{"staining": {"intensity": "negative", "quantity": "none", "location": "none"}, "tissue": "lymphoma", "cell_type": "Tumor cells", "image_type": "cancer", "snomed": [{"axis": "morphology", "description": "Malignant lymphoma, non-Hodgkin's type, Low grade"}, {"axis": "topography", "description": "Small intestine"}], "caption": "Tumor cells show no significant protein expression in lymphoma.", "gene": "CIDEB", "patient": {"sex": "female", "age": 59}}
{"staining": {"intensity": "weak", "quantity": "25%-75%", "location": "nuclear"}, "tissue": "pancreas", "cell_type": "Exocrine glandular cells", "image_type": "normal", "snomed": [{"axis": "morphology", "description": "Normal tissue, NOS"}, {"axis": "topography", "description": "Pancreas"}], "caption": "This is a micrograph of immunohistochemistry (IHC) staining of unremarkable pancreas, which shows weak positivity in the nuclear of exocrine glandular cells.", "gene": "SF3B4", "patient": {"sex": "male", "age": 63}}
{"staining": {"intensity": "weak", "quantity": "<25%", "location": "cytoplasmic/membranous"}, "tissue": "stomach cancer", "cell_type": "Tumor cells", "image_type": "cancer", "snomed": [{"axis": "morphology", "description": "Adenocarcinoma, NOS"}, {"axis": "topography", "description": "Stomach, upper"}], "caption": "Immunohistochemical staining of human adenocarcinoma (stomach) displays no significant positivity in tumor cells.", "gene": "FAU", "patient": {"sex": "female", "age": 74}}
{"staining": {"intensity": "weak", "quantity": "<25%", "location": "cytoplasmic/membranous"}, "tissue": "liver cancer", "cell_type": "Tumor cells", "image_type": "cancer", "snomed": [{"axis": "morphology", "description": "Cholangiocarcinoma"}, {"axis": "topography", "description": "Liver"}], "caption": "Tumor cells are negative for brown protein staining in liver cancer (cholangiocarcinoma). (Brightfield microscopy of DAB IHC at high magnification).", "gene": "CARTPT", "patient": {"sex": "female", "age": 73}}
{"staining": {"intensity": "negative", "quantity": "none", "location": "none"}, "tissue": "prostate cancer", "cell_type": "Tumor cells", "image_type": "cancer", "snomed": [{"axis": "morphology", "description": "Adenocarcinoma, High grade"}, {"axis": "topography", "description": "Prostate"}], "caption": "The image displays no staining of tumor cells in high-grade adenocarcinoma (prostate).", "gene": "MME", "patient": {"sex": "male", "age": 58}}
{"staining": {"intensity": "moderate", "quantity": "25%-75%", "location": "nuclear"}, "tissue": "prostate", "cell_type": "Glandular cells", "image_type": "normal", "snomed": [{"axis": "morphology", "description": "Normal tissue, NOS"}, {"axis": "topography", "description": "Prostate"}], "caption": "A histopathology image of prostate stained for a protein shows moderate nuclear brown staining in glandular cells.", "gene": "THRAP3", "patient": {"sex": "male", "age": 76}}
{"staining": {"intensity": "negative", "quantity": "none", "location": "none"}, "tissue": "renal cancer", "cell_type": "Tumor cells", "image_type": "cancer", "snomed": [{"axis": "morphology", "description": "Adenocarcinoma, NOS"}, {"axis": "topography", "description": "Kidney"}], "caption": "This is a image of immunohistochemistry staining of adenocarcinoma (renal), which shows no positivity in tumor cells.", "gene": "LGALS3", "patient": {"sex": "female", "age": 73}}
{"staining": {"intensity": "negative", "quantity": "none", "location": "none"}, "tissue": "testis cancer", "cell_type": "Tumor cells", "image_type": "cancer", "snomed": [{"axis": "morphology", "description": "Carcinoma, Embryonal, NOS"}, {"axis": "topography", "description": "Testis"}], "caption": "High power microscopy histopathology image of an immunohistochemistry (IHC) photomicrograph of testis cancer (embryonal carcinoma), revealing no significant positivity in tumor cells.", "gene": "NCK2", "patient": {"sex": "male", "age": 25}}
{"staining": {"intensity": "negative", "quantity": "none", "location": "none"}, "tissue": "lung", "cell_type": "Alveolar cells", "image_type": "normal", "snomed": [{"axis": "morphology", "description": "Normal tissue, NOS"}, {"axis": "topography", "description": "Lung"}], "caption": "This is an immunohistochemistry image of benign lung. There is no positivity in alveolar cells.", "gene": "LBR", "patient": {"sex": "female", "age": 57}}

══════════

**PROBLEM:** Only the lines from the first line of the records through the one containing "staining of human" should be reproduced, exactly, with both of them included.

**TASK RESPONSE:**
{"staining": {"intensity": "negative", "quantity": "none", "location": "none"}, "tissue": "lymphoma", "cell_type": "Tumor cells", "image_type": "cancer", "snomed": [{"axis": "morphology", "description": "Malignant lymphoma, non-Hodgkin's type, Low grade"}, {"axis": "topography", "description": "Small intestine"}], "caption": "Tumor cells show no significant protein expression in lymphoma.", "gene": "CIDEB", "patient": {"sex": "female", "age": 59}}
{"staining": {"intensity": "weak", "quantity": "25%-75%", "location": "nuclear"}, "tissue": "pancreas", "cell_type": "Exocrine glandular cells", "image_type": "normal", "snomed": [{"axis": "morphology", "description": "Normal tissue, NOS"}, {"axis": "topography", "description": "Pancreas"}], "caption": "This is a micrograph of immunohistochemistry (IHC) staining of unremarkable pancreas, which shows weak positivity in the nuclear of exocrine glandular cells.", "gene": "SF3B4", "patient": {"sex": "male", "age": 63}}
{"staining": {"intensity": "weak", "quantity": "<25%", "location": "cytoplasmic/membranous"}, "tissue": "stomach cancer", "cell_type": "Tumor cells", "image_type": "cancer", "snomed": [{"axis": "morphology", "description": "Adenocarcinoma, NOS"}, {"axis": "topography", "description": "Stomach, upper"}], "caption": "Immunohistochemical staining of human adenocarcinoma (stomach) displays no significant positivity in tumor cells.", "gene": "FAU", "patient": {"sex": "female", "age": 74}}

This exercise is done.